Nad inwestycją poprzedniego rządu - fabryką Izery w Jaworznie, która miałaby produkować polskie samochody elektryczne - zawisły czarne chmury. Rząd Donalda Tuska ma wątpliwości co do zasadności tego projektu i wydawania na niego kilkuset milionów euro ze środków z KPO. Zapowiadana jest rewizja dokumentu, który powoływał do życia inwestycję, zwłaszcza, że projekt jest mocno opóźniony w stosunku do wskazanych w tymże dokumencie terminów.
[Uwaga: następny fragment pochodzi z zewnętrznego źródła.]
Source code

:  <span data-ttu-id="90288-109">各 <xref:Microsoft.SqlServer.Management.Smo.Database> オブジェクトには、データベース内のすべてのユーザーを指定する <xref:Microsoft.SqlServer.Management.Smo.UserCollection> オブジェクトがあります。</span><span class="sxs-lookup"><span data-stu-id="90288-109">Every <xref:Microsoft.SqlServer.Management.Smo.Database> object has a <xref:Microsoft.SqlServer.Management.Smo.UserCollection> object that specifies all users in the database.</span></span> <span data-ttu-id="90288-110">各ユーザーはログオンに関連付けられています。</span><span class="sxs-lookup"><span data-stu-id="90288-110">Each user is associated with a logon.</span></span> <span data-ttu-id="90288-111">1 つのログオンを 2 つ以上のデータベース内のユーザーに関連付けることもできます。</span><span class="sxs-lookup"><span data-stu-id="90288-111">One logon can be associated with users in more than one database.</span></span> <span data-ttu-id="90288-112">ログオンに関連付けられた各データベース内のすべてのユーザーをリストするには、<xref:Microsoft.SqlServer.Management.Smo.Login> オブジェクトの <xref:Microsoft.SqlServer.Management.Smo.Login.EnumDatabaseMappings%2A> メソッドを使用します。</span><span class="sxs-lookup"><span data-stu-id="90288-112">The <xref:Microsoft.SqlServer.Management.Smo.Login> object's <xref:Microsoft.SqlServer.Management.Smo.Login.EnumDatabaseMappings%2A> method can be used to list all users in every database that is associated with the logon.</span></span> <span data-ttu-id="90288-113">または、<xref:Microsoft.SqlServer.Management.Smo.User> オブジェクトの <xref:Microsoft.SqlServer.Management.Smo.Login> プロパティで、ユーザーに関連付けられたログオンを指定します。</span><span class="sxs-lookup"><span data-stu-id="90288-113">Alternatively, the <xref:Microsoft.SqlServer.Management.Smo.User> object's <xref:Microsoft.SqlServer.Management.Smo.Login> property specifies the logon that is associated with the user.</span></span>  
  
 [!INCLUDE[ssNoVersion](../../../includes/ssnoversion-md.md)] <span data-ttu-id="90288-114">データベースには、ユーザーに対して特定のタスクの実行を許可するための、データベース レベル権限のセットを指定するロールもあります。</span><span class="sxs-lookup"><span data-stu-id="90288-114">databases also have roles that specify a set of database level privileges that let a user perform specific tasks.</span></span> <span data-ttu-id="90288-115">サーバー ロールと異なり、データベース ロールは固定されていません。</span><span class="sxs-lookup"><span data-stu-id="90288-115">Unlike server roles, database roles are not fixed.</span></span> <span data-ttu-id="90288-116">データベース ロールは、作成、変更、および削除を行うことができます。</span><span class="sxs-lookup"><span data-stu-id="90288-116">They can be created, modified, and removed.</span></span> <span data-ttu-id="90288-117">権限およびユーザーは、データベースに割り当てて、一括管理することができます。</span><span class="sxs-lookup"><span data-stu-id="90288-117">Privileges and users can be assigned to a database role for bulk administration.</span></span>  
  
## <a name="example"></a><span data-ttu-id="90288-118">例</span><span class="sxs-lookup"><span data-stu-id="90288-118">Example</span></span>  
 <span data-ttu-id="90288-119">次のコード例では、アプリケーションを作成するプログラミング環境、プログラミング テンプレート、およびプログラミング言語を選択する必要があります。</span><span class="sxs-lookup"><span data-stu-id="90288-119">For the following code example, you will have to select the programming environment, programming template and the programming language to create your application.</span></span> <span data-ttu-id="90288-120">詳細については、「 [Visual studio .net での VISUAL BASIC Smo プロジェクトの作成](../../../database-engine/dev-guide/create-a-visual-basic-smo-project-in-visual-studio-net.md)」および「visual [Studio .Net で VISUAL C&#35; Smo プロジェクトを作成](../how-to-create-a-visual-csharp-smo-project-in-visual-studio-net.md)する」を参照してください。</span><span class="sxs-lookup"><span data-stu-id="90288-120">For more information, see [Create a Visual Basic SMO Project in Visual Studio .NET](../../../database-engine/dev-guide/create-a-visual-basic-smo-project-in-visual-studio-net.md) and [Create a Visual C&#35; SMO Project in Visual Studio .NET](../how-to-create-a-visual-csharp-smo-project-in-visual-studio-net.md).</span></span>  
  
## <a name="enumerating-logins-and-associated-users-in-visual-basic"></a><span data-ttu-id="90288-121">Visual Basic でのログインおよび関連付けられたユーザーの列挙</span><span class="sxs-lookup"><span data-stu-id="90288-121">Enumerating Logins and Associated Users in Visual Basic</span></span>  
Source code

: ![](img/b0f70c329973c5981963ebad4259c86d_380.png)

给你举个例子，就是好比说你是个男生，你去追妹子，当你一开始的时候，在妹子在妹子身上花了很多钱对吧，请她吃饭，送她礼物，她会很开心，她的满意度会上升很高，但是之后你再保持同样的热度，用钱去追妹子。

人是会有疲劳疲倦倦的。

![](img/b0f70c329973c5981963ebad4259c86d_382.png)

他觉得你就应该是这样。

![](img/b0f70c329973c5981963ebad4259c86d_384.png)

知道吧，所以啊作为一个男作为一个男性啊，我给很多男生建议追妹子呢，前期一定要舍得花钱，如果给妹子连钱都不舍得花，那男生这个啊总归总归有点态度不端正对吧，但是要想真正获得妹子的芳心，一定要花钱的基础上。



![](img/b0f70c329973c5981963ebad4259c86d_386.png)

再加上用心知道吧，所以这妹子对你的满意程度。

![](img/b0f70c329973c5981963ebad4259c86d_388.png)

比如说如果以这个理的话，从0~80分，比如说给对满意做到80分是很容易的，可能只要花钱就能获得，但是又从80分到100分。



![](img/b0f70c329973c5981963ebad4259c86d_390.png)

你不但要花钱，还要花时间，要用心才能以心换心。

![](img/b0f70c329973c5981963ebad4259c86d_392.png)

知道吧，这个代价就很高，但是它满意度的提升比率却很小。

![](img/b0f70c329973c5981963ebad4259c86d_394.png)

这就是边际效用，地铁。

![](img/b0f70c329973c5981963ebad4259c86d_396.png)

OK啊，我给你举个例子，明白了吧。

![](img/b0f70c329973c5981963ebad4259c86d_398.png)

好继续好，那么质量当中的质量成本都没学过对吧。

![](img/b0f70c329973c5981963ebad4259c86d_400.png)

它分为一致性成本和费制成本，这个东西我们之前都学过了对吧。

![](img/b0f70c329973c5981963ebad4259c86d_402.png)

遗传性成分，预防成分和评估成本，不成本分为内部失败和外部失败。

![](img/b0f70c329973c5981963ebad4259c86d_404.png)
W związku z tymi wątpliwościami Chińczycy z Geely zdecydowali się napisać list do polskiego rządu. Powstał on w zeszłym tygodniu, a do jego treści dotarł Business Insider. Autorzy listu deklarują, że liczą na pogłębienie współpracy z Izerą i chcą włączyć się w ww. projekt. Dają też do zrozumienia, że zależy im na czasie.

Z listu wynika, że prezesowi Geely bardzo zależy, aby przekonać Donalda Tuska do idei polskiego samochodu elektrycznego. Kuszą go pomysłem, że jeśli budowa fabryki Izery w Jaworznie dojdzie do skutku, rozważą postawienie w Polsce fabryki produkującej baterie do samochodów elektrycznych.